Efficiently parallelizable kernel-based multi-scale algorithm
Federico Lot, Christian Rieger
TL;DR
This work reformulates the kernel-based multiscale method for scattered data as a single large block-triangular linear system, enabling efficient parallel solution by decoupling a block-diagonal (solved with Conjugate Gradient) from a lower-triangular part (solved with Jacobi). By proving decay properties of the interlevel interactions, it introduces a thresholding strategy that compresses storage with provable error control, and provides detailed complexity bounds that reveal practical gains on large hierarchies of point clouds. Theoretical results are complemented by numerical experiments using Wendland RBFs and GPU acceleration, demonstrating accurate reconstructions and scalable performance up to hundreds of millions of points.

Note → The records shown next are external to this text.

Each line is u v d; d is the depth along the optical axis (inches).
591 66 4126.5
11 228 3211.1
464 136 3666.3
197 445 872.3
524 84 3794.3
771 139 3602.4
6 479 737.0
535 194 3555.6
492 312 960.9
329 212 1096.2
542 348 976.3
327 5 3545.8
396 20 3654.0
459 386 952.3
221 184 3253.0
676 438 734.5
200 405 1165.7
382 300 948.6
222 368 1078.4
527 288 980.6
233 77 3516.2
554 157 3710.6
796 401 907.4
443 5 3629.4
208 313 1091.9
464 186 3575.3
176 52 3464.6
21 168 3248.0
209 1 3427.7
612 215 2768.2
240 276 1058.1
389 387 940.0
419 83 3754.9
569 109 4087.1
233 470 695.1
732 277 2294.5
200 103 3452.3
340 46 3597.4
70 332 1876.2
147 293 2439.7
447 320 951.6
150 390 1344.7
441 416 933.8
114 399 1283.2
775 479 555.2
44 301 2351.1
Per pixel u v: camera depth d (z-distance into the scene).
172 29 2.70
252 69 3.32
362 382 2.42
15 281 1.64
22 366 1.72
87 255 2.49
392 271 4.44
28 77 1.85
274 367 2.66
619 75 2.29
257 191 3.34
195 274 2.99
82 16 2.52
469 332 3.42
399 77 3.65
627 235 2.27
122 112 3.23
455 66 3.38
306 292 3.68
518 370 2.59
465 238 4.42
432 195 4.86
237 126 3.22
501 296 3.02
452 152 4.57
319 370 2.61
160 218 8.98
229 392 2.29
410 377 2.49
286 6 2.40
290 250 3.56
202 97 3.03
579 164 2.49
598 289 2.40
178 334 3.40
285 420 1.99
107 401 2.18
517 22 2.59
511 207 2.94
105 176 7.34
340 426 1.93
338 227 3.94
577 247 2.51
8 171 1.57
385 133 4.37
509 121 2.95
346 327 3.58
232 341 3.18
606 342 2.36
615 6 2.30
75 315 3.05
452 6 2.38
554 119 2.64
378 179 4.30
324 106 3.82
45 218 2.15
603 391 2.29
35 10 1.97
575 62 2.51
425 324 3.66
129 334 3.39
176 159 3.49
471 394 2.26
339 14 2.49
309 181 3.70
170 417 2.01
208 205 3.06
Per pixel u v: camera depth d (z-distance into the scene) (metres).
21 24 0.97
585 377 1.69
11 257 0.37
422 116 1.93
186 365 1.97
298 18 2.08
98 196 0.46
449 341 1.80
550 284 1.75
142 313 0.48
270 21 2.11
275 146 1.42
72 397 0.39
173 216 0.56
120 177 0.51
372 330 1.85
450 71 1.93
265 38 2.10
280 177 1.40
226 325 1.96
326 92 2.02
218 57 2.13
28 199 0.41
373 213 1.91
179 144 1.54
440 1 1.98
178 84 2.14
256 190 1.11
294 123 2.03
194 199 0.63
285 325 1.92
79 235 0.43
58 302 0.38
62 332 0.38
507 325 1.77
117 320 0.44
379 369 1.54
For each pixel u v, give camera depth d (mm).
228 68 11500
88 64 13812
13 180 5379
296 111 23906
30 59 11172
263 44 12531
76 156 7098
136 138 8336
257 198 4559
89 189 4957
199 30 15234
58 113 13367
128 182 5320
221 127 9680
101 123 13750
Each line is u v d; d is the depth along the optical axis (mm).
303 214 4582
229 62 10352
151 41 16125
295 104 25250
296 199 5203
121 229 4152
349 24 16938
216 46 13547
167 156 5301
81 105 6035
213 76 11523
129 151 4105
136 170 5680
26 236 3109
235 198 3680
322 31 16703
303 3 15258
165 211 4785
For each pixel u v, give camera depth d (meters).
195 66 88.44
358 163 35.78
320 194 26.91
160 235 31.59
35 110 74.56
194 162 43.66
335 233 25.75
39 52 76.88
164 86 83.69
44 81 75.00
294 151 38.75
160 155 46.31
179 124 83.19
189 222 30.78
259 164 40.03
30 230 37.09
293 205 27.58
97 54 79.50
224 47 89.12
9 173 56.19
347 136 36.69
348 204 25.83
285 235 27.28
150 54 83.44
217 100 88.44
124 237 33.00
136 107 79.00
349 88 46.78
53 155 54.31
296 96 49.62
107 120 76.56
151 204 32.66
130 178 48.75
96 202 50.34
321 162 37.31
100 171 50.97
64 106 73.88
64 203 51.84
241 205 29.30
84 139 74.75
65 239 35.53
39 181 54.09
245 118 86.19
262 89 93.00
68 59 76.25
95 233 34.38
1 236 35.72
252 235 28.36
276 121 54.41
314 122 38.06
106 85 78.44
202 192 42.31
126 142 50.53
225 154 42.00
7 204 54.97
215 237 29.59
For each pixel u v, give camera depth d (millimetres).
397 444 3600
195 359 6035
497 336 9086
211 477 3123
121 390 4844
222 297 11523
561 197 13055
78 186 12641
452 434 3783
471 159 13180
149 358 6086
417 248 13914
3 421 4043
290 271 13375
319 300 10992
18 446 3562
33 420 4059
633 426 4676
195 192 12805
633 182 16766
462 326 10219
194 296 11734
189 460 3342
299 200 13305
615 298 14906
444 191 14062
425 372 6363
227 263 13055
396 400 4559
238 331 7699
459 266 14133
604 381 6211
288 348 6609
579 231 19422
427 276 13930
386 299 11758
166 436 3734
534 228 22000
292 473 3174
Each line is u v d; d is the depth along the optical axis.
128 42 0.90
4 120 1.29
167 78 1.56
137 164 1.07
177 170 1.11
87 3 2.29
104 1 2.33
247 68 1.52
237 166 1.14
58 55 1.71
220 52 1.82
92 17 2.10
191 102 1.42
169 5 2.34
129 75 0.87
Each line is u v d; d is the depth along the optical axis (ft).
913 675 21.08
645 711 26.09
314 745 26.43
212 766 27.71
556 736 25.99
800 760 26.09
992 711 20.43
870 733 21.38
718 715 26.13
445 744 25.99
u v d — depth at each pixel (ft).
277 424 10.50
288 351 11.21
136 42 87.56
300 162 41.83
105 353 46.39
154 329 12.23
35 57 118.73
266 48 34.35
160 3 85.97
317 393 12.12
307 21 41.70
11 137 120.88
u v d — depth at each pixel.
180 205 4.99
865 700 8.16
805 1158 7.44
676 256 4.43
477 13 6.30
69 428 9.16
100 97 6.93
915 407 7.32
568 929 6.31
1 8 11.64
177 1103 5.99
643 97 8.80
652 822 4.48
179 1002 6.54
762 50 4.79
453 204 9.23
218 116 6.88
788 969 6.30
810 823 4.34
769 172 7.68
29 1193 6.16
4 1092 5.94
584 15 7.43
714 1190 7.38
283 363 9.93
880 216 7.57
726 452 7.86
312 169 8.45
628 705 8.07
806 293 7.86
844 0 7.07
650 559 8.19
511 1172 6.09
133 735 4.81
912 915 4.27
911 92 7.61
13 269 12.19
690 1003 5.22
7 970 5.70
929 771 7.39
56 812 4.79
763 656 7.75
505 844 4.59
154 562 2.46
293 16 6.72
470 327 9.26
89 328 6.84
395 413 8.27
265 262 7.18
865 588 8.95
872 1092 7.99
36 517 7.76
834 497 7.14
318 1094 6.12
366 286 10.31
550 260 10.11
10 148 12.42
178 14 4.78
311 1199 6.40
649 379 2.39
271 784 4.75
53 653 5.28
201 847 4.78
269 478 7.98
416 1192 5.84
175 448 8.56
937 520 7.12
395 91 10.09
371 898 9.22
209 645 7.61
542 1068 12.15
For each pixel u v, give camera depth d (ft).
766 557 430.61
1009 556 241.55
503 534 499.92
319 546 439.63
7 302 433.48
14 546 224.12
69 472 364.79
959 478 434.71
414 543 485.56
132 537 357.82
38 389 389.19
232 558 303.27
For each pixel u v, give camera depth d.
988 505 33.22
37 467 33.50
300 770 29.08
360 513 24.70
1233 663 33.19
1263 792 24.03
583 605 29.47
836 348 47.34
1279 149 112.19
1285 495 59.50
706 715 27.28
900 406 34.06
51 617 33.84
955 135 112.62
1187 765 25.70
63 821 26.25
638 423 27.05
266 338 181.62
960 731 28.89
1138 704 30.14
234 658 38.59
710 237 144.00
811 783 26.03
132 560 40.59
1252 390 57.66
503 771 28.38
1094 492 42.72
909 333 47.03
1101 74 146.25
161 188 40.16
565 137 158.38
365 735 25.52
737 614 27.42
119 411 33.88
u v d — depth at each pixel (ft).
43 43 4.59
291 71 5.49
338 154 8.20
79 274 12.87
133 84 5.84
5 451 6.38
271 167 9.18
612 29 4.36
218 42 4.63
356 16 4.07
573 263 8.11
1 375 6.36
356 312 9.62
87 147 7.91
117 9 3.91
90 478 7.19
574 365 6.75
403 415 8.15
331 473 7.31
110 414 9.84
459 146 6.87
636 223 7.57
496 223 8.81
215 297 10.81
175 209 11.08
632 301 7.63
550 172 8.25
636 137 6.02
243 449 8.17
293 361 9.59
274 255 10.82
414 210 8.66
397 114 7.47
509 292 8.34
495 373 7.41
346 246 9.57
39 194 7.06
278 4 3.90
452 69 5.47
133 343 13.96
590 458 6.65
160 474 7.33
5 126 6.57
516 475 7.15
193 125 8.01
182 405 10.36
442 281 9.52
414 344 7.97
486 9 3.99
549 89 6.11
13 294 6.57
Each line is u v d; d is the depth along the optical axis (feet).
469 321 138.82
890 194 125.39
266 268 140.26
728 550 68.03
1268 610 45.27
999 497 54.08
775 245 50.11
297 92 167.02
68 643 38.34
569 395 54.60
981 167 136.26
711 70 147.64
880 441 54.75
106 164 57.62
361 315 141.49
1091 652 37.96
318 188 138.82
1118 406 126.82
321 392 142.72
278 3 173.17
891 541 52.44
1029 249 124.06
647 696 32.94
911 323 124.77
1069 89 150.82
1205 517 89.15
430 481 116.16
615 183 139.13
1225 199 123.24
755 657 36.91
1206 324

The approach offers a scalable route to high-resolution multiscale kernel approximations in applications across approximation theory, PDEs, and machine learning contexts where scattered data arise.
Abstract
The kernel-based multi-scale method has been proven to be a powerful approximation method for scattered data approximation problems which is computationally superior to conventional kernel-based interpolation techniques. The multi-scale method is based of an hierarchy of point clouds and compactly supported radial basis functions, typically Wendland functions. There is a rich body of literature concerning the analysis of this method including error estimates. This article addresses the efficient parallelizable implementation of those methods. To this end, we present and analyse a monolithic approach to compute the kernel-based multi-scale approximation.